Em livro recém-lançado (Semana de 22 – Antes do começo, depois do fim, 2021, Estação Brasil), José de Nicola e Lucas de Nicola destacam um debate daquele período que permaneceria, sobre o ser brasileiro. Citam o Manifesto da Poesia Pau Brasil (1924) e o livro Pau Brasil (1925), de Oswald. Daí em diante, houve uma sucessão de obras, movimentos e manifestos que marcariam distintas posições em relação à identidade do país, ao caráter nacional ou até mesmo a heróis nacionais, alguns muito bem caracterizados, outros ‘sem nenhum caráter’…”, escrevem. O referido Macunaíma, personagem criado por Mário, foi publicado em 1928. Viraria filme quase 40 anos depois, dirigido por Joaquim Pedro de Andrade, com Grande Otelo, Paulo José e Dina Sfat no elenco.
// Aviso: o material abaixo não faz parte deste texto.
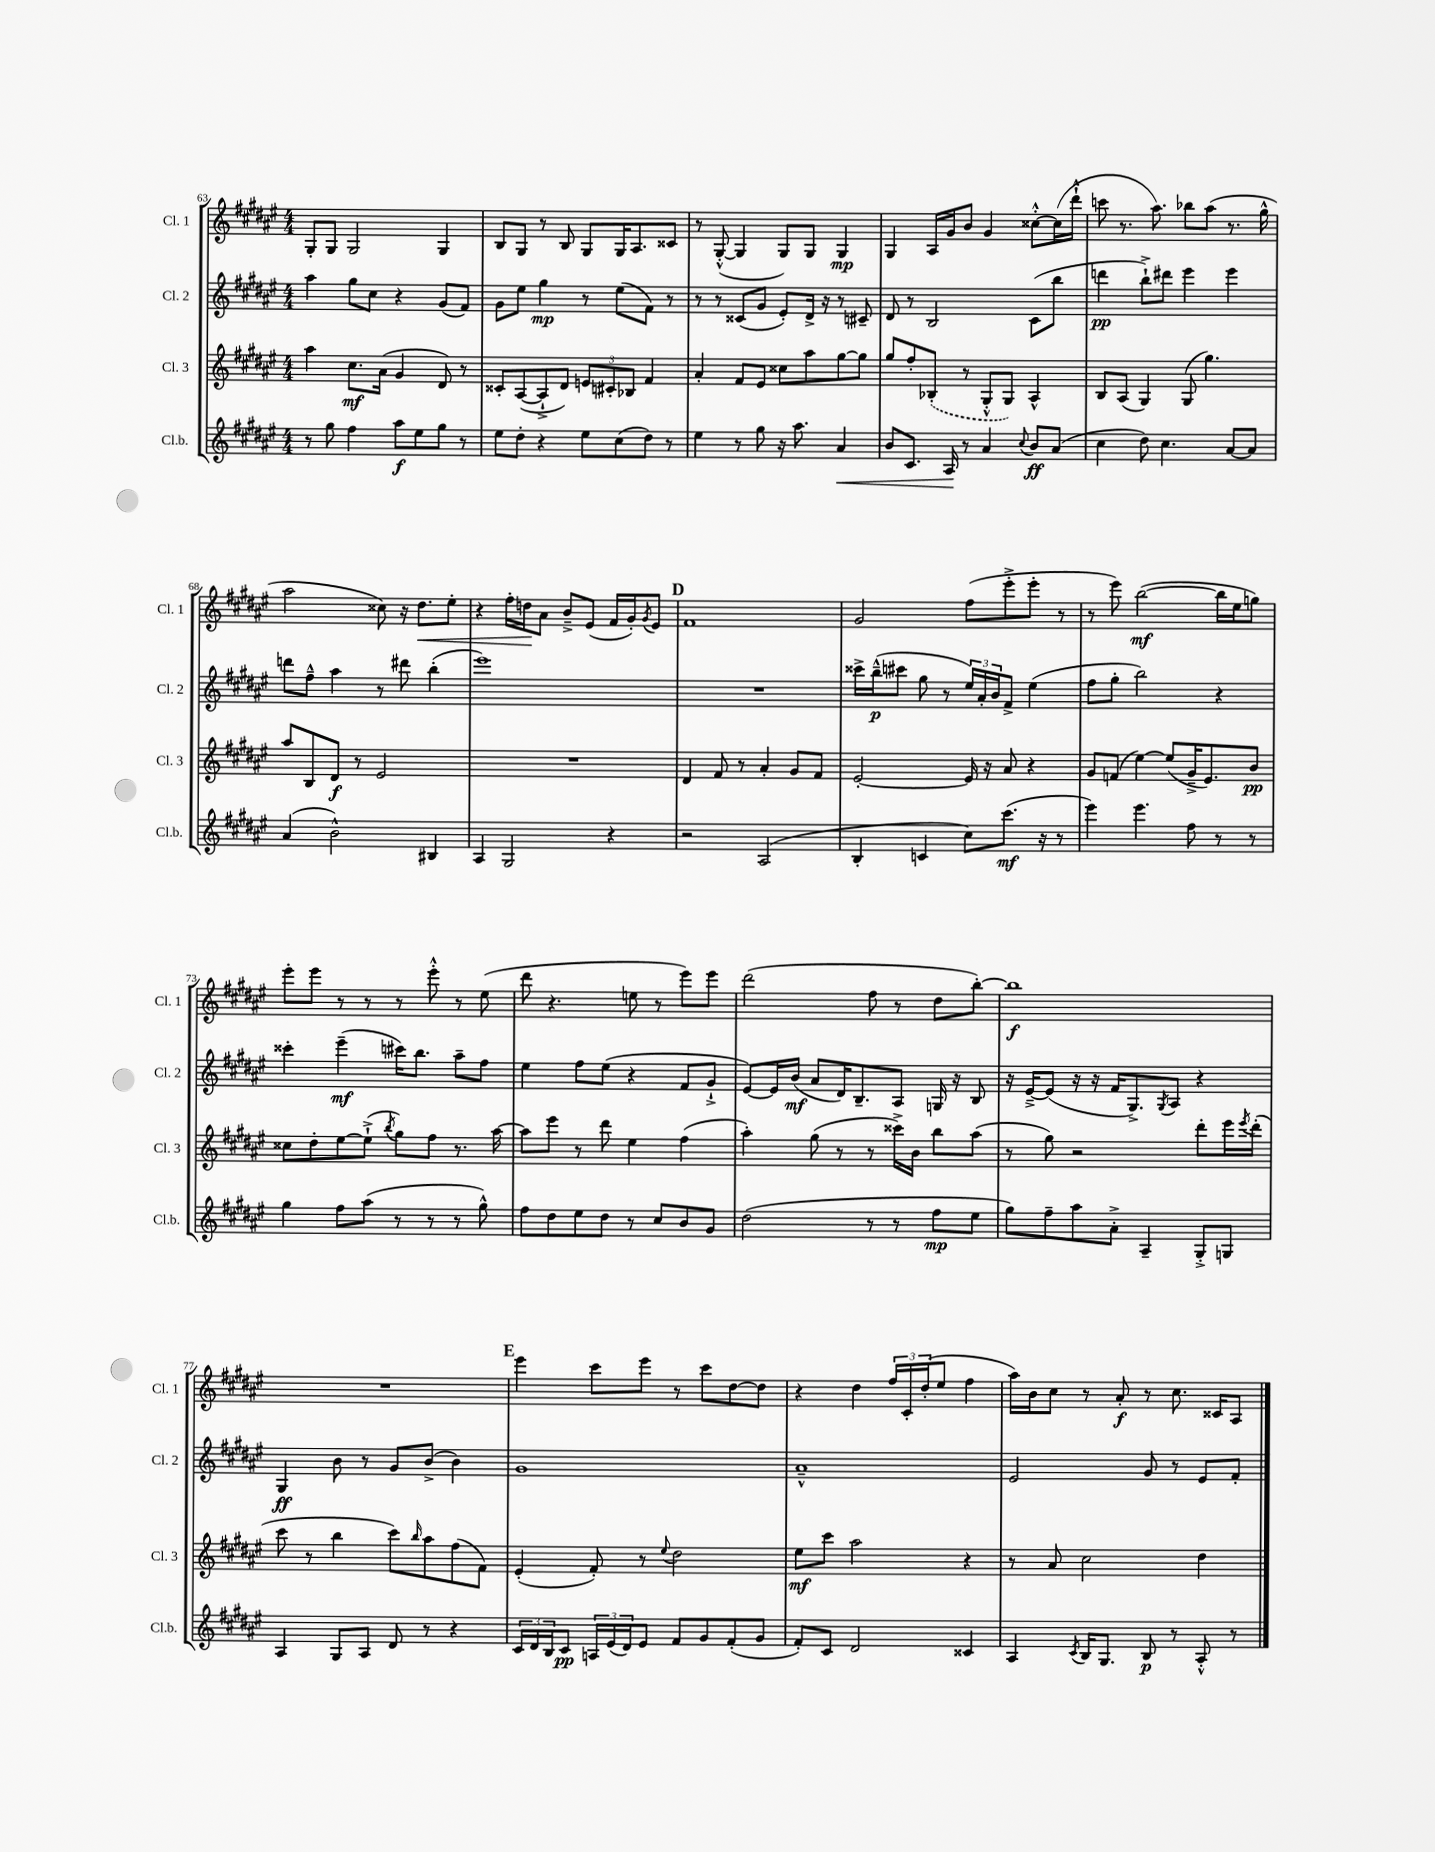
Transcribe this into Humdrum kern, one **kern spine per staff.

**kern	**kern	**kern	**kern
*staff4	*staff3	*staff2	*staff1
*clefG2	*clefG2	*clefG2	*clefG2
*k[f#c#g#d#a#e#]	*k[f#c#g#d#a#e#]	*k[f#c#g#d#a#e#]	*k[f#c#g#d#a#e#]
*M4/4	*M4/4	*M4/4	*M4/4
8r	4aa#	4aa#	8G#'
8gg#	.	.	8G#
4ff#	8.cc#	8gg#	2G#
.	.	8cc#	.
.	(16a#	.	.
8aa#	4g#	4r	.
8ee#	.	.	.
8gg#	8d#)	(8g#	4G#
8r	8r	8f#)	.
=	=	=	=
8ee#	8c##'	8g#	8B
8dd#'	([8A#	8ee#	8G#
4r	8A#`^]	4gg#	8r
.	8d#)	.	8B
8ee#	12e	8r	8G#
.	12c#'	.	.
(8cc#	.	(8ee#	16G#
.	12B-	.	.
.	.	.	8.A#
8dd#)	4f#	8f#)	.
8r	.	8r	8c##
=	=	=	=
4ee#	4a#'	8r	8r
.	.	8r	([8G#'^^
8r	8f#	(8c##	4G#]
8gg#	8e#	8g#	.
16r	8cc##	8e#')	8G#)
8.aa#	.	.	.
.	8aa#	16d#^	8G#
.	.	16r	.
4a#	[8gg#	8r	4G#
.	8gg#]	8c#~	.
=	=	=	=
8b	8gg#	8d#	4G#
8.c#	8ff#'	8r	.
.	(8B-'	2B	16A#
16A#	.	.	16g#
8r	8r	.	8b
4a#	8G#'^^	.	4g#
.	8G#)	.	.
8qqcc#	.	.	.
8b	4A#^^	(8c#	[8cc##'^^
(8a#	.	8bb	(16cc##]
.	.	.	16ddd#`^^
=	=	=	=
4cc#	8B	4ddd	8ccc
.	(8A#	.	8.r
8dd#)	4G#)	8bb`^)	.
.	.	.	8.aa#)
4.cc#	.	8ddd#	.
.	(8G#	4eee#	8bb-
.	4.gg#)	.	(8aa#
[8a#	.	4eee#	8.r
8a#]	.	.	.
.	.	.	16gg#^^
=	=	=	=
(4a#	8aa#	8ddd	2aa#
.	8B	8ff#~^^	.
2b^^)	8d#	4aa#	.
.	8r	.	.
.	2e#	8r	8cc##)
.	.	8ddd#	16r
.	.	.	8.dd#
4B#	.	(4bb'	.
.	.	.	8ee#'
=	=	=	=
4A#	1r	1eee#)	4r
2G#	.	.	16ff#'
.	.	.	16dd
.	.	.	8a#
.	.	.	8b~^
.	.	.	(8e#
4r	.	.	16f#
.	.	.	16g#')
.	.	.	8qg#
.	.	.	8e#
=	=	=	=
2r	4d#	1r	1f#
.	8f#	.	.
.	8r	.	.
(2A#	4a#'	.	.
.	8g#	.	.
.	8f#	.	.
=	=	=	=
4B'	[2e#'	16ccc##^	2g#
.	.	(16bb~^^	.
.	.	8ccc#	.
4c	.	8gg#	.
.	.	8r	.
8cc#)	16e#]	24ee#)	(8ff#
.	.	24a#'	.
.	16r	.	.
.	.	24b	.
(8.ccc#	8a#	8f#^	8eee#'^
.	4r	(4ee#	8eee#'
16r	.	.	.
8r	.	.	8r
=	=	=	=
4eee#)	8g#	8ff#	8r
.	(8f	8gg#'	8eee#)
4.eee#	[4ee#)	2bb)	([2bb
.	(8ee#]	.	.
8ff#	16g#~^	.	.
.	8.e#)	.	.
8r	.	4r	16bb]
.	.	.	16ee#
8r	8b	.	8gg)
=	=	=	=
4gg#	8cc##	4ccc##'	8eee#'
.	8dd#'	.	8eee#
8ff#	[8ee#	(4eee#~	8r
(8aa#	(8ee#`^]	.	8r
.	8qbb	.	.
8r	8gg#)	16ccc#)	8r
.	.	8.bb	.
8r	8ff#	.	8eee#'^^
8r	8.r	8aa#~	8r
8gg#^^)	.	8ff#	(8ee#
.	[16aa#	.	.
=	=	=	=
8ff#	8aa#]	4ee#	8ddd#
8dd#	8eee#	.	4.r
8ee#	8r	8ff#	.
8dd#	8ddd#	(8ee#	.
8r	4ee#	4r	8ee
8cc#	.	.	8r
8b	(4ff#	8f#	8eee#)
8g#	.	8g#`^	8eee#
=	=	=	=
(2dd#	4aa#')	[8e#)	(2ddd#
.	.	16e#]	.
.	.	(16b	.
.	(8gg#	8a#	.
.	8r	16d#)	.
.	.	8.B~	.
8r	8r	.	8ff#
8r	16ccc##^)	8A#	8r
.	16b	.	.
8ff#	8bb	16G	8dd#
.	.	16r	.
8ee#	(8aa#	8B	[8bb')
=	=	=	=
8gg#)	8r	16r	1bb]
.	.	[16e#~^	.
8ff#~	8gg#)	(8e#]	.
8aa#	2r	16r	.
.	.	16r	.
8a#'^	.	16f#	.
.	.	8.G#^)	.
4A#~	.	.	.
.	.	8qG#	.
.	.	8A#	.
8G#'^	8ddd#'	4r	.
8G	16eee#	.	.
.	8qeee#	.	.
.	(16ddd#'	.	.
=	=	=	=
4A#	8ccc#	4G#	1r
.	8r	.	.
8G#	4bb	8b	.
8A#	.	8r	.
8d#	8ccc#)	8g#	.
.	16qqbb	.	.
8r	8aa#	(8b^	.
4r	(8ff#	4b)	.
.	8f#)	.	.
=	=	=	=
24c#	(4e#'	1g#	4eee#
24d#	.	.	.
24B	.	.	.
8c#	.	.	.
24A	8f#')	.	8ccc#
(24e#	.	.	.
24d#)	.	.	.
8e#	8r	.	8eee#
.	8qqee#	.	.
8f#	2dd#	.	8r
8g#	.	.	8ccc#
(8f#'	.	.	[8dd#
8g#	.	.	8dd#]
=	=	=	=
8f#')	8ee#	1a#~^^	4r
8c#	8ccc#	.	.
2d#	2aa#	.	4dd#
.	.	.	24ff#
.	.	.	24c#'
.	.	.	(24dd#'
.	.	.	8ee#
4c##	4r	.	4ff#
=	=	=	=
4A#	8r	2e#	16aa#)
.	.	.	16b
.	8a#	.	8cc#
8qc#	.	.	.
16B	2cc#	.	8r
8.G#	.	.	.
.	.	.	8a#'
8B	.	8g#	8r
8r	.	8r	8.cc#
8A#'^^	4dd#	8e#	.
.	.	.	16c##
8r	.	8f#'	8A#
==	==	==	==
*-	*-	*-	*-
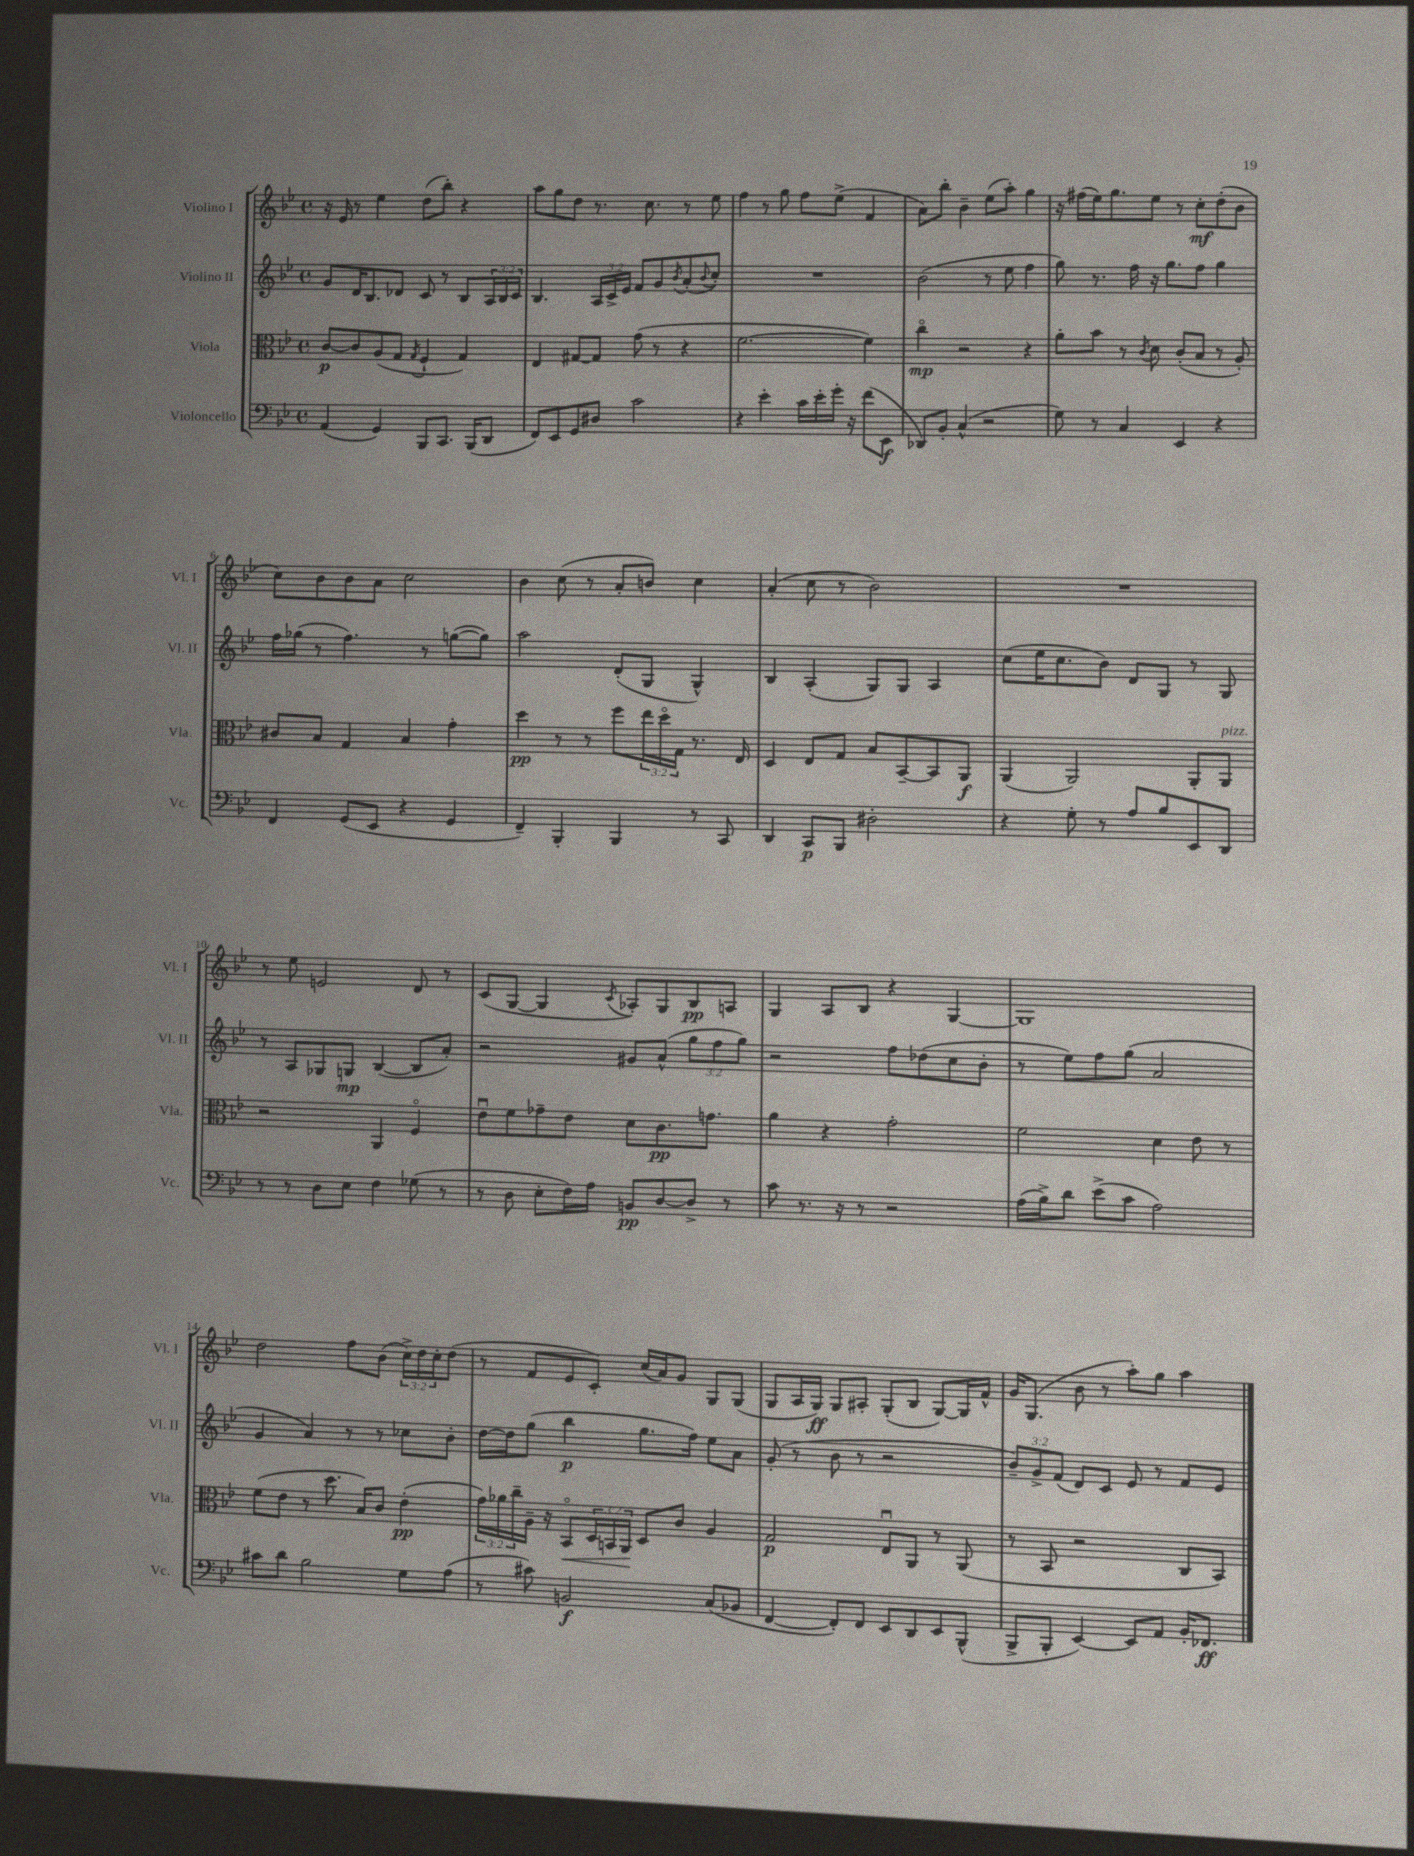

No último domingo (13), o professor e compositor José Miguel Wisnik publicou no jornal Folha de S.Paulo extenso ensaio em que analisa origens e influências do movimento. E estabelece uma ligação com o atual momento brasileiro, marcado pela negação do conhecimento. Cita definições de Oswald, sobre a “alta” e a “baixa” antropofagia. A primeira reconhece o “outro” em si.

“Já a baixa antropofagia, ele resumiu, no ‘Manifesto Antropófago’, em quatro palavras: inveja, usura, calúnia e assassinato. Não é difícil reconhecer essas forças nefasta no panorama atual, na forma da cultura do ressentimento (inveja), do liberalismo oportunista (usura), das fake news (calúnia) e da necropolítica (assassinato)”, escreve Wisnik. Ele conclui o artigo afirmando que o Brasil de 2022 “está espremido entre a alta e a baixa antropofagia”.

COMEMORAÇÕES

Há um sem-número de atividades relacionadas ao centenário da Semana de Arte Moderna. Confira algumas:

  • A Pinacoteca de São Paulo abriu em 22 de janeiro a mostra Modernismo – Destaques do Acervo, que vai até 31 de dezembro. Estão expostos 134 trabalhos de artistas ligados ao evento, como Di Cavalcanti, Tarsila do Amaral, Victor Brecheret, Lasar Segall e outros. Mais informações no site da instituição.
  • No Memorial da América Latina, desde o último domingo (13) foi aberta exposição de 16 caricaturas de artistas do movimento. A curadoria é de Jal (José Alberto Lovetro), presidente da Associação dos Cartunistas do Brasil, e as obras são do artistas Luiz Carlos Fernandes. Saiba mais.
  • No Museu Catavento, foi aberta no dia 11 a exposição O Ateliê de Brecheret, artista plástico que trabalhava na antiga sede do Palácio das Indústrias, na região central de São Paulo, que também chegou a ser sede da prefeitura. Veja mais aqui.
  • Com ou sem centenário, um ponto obrigatório é a Casa Mário de Andrade, que fica na Barra Funda, zona oeste paulistana. O famoso sobrado da rua Lopes Chaves é uma atração por si só, mas também está agora com eventos relacionados à Semana. Recentemente, o governo estadual anunciou uma expansão do imóvel.
  • Na Avenida Paulista, o prédio da Fiesp abriga desde dezembro a exposição Era uma vez o moderno. Parceria do Centro Cultural Fiesp e do Instituto de Estudos Brasileiros da Universidade de São Paulo (IEB-USP), com mais de 300 obras e documentos. Vai até 29 de maio.